### WORK TASK
In full and without change, return each entry.

### DATA FOR THIS EXERCISE

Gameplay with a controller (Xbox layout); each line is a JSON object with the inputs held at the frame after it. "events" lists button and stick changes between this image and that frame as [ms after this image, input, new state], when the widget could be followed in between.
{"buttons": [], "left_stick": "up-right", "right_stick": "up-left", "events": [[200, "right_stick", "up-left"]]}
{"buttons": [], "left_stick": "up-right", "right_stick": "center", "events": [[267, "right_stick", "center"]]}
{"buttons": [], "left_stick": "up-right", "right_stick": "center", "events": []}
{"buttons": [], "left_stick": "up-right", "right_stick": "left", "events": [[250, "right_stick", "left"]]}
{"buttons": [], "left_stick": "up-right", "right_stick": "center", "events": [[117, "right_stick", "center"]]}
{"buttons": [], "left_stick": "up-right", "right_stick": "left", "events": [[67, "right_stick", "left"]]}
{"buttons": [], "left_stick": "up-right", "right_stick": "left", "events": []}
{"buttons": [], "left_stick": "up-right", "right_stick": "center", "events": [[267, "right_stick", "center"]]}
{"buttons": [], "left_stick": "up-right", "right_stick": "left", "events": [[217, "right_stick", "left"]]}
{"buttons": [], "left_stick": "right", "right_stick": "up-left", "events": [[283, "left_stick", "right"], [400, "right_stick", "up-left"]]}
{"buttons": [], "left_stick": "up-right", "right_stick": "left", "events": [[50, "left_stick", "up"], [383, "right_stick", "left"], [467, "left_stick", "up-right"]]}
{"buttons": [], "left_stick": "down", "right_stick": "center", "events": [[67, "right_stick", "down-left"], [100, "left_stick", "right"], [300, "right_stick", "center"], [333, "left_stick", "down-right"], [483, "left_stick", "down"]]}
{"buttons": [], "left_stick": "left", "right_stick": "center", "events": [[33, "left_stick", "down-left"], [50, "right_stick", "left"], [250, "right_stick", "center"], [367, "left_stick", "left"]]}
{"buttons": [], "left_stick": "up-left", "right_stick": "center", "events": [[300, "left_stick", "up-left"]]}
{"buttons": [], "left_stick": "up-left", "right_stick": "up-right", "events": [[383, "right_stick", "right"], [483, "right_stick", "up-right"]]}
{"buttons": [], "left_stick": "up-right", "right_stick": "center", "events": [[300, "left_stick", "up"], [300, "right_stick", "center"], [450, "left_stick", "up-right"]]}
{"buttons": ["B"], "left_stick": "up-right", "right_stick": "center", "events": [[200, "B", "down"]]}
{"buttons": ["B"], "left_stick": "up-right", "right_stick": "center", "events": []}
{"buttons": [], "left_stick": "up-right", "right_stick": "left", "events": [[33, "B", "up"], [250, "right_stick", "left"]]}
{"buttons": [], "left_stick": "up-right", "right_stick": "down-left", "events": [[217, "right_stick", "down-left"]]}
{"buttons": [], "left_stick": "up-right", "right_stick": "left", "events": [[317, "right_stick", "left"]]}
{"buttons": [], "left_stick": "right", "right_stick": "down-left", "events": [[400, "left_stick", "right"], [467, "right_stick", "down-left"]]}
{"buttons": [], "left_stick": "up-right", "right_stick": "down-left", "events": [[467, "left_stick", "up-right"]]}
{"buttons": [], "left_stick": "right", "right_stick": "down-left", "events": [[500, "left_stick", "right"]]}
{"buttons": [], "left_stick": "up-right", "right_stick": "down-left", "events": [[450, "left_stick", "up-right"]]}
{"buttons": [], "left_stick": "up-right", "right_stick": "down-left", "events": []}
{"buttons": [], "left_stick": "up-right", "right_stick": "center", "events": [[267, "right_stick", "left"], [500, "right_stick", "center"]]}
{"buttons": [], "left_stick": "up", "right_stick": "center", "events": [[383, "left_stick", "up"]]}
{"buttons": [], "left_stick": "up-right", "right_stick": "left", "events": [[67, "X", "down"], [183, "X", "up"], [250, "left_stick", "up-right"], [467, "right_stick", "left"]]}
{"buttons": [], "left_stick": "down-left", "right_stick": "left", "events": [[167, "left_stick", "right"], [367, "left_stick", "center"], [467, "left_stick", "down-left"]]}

### FINAL ANSWER
Gameplay with a controller (Xbox layout); each line is a JSON object with the inputs held at the frame after it. "events" lists button and stick changes between this image and that frame as [ms after this image, input, new state], when the widget could be followed in between.
{"buttons": [], "left_stick": "up-right", "right_stick": "up-left", "events": [[200, "right_stick", "up-left"]]}
{"buttons": [], "left_stick": "up-right", "right_stick": "center", "events": [[267, "right_stick", "center"]]}
{"buttons": [], "left_stick": "up-right", "right_stick": "center", "events": []}
{"buttons": [], "left_stick": "up-right", "right_stick": "left", "events": [[250, "right_stick", "left"]]}
{"buttons": [], "left_stick": "up-right", "right_stick": "center", "events": [[117, "right_stick", "center"]]}
{"buttons": [], "left_stick": "up-right", "right_stick": "left", "events": [[67, "right_stick", "left"]]}
{"buttons": [], "left_stick": "up-right", "right_stick": "left", "events": []}
{"buttons": [], "left_stick": "up-right", "right_stick": "center", "events": [[267, "right_stick", "center"]]}
{"buttons": [], "left_stick": "up-right", "right_stick": "left", "events": [[217, "right_stick", "left"]]}
{"buttons": [], "left_stick": "right", "right_stick": "up-left", "events": [[283, "left_stick", "right"], [400, "right_stick", "up-left"]]}
{"buttons": [], "left_stick": "up-right", "right_stick": "left", "events": [[50, "left_stick", "up"], [383, "right_stick", "left"], [467, "left_stick", "up-right"]]}
{"buttons": [], "left_stick": "down", "right_stick": "center", "events": [[67, "right_stick", "down-left"], [100, "left_stick", "right"], [300, "right_stick", "center"], [333, "left_stick", "down-right"], [483, "left_stick", "down"]]}
{"buttons": [], "left_stick": "left", "right_stick": "center", "events": [[33, "left_stick", "down-left"], [50, "right_stick", "left"], [250, "right_stick", "center"], [367, "left_stick", "left"]]}
{"buttons": [], "left_stick": "up-left", "right_stick": "center", "events": [[300, "left_stick", "up-left"]]}
{"buttons": [], "left_stick": "up-left", "right_stick": "up-right", "events": [[383, "right_stick", "right"], [483, "right_stick", "up-right"]]}
{"buttons": [], "left_stick": "up-right", "right_stick": "center", "events": [[300, "left_stick", "up"], [300, "right_stick", "center"], [450, "left_stick", "up-right"]]}
{"buttons": ["B"], "left_stick": "up-right", "right_stick": "center", "events": [[200, "B", "down"]]}
{"buttons": ["B"], "left_stick": "up-right", "right_stick": "center", "events": []}
{"buttons": [], "left_stick": "up-right", "right_stick": "left", "events": [[33, "B", "up"], [250, "right_stick", "left"]]}
{"buttons": [], "left_stick": "up-right", "right_stick": "down-left", "events": [[217, "right_stick", "down-left"]]}
{"buttons": [], "left_stick": "up-right", "right_stick": "left", "events": [[317, "right_stick", "left"]]}
{"buttons": [], "left_stick": "right", "right_stick": "down-left", "events": [[400, "left_stick", "right"], [467, "right_stick", "down-left"]]}
{"buttons": [], "left_stick": "up-right", "right_stick": "down-left", "events": [[467, "left_stick", "up-right"]]}
{"buttons": [], "left_stick": "right", "right_stick": "down-left", "events": [[500, "left_stick", "right"]]}
{"buttons": [], "left_stick": "up-right", "right_stick": "down-left", "events": [[450, "left_stick", "up-right"]]}
{"buttons": [], "left_stick": "up-right", "right_stick": "down-left", "events": []}
{"buttons": [], "left_stick": "up-right", "right_stick": "center", "events": [[267, "right_stick", "left"], [500, "right_stick", "center"]]}
{"buttons": [], "left_stick": "up", "right_stick": "center", "events": [[383, "left_stick", "up"]]}
{"buttons": [], "left_stick": "up-right", "right_stick": "left", "events": [[67, "X", "down"], [183, "X", "up"], [250, "left_stick", "up-right"], [467, "right_stick", "left"]]}
{"buttons": [], "left_stick": "down-left", "right_stick": "left", "events": [[167, "left_stick", "right"], [367, "left_stick", "center"], [467, "left_stick", "down-left"]]}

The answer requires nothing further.